_Records excerpted from a collection_
════════════════════
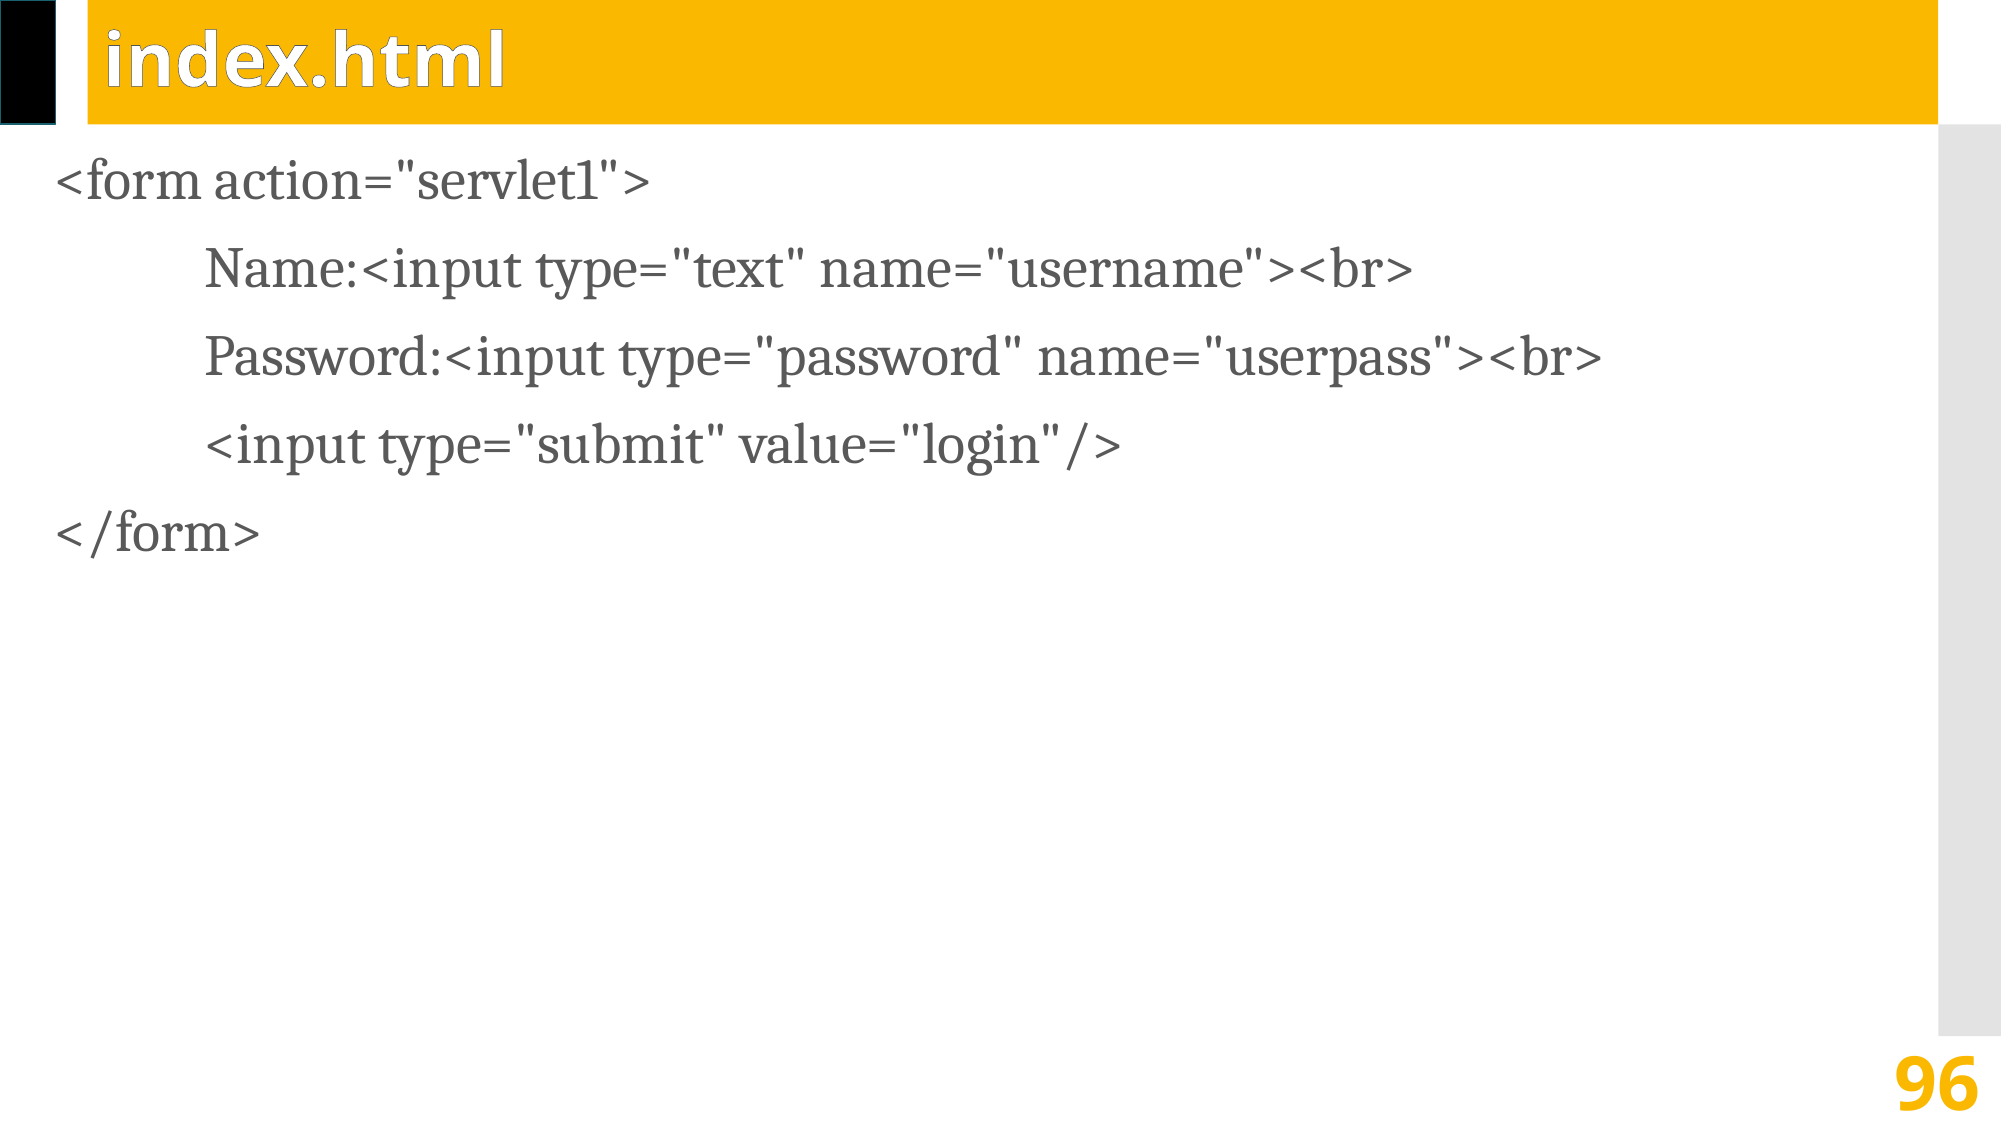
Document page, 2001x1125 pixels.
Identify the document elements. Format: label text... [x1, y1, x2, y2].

slide_number 96 [1744, 1056, 1996, 1117]
list <form action="servlet1"> Name:<input type="text" name="username"><br> Password:<input type="password" name="userpass"><br> <input type="submit" value="login"/> </form> [39, 141, 1919, 1034]
title index.html [87, 0, 1939, 125]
════════════════════
_What the task asks_
Retype all the data exactly. Omit pictures.

_Solution_
Document page, 2001x1125 pixels.
Identify the document elements. Format: label text... [x1, y1, x2, y2].

slide_number 96 [1744, 1056, 1996, 1117]
list <form action="servlet1"> Name:<input type="text" name="username"><br> Password:<input type="password" name="userpass"><br> <input type="submit" value="login"/> </form> [39, 141, 1919, 1034]
title index.html [87, 0, 1939, 125]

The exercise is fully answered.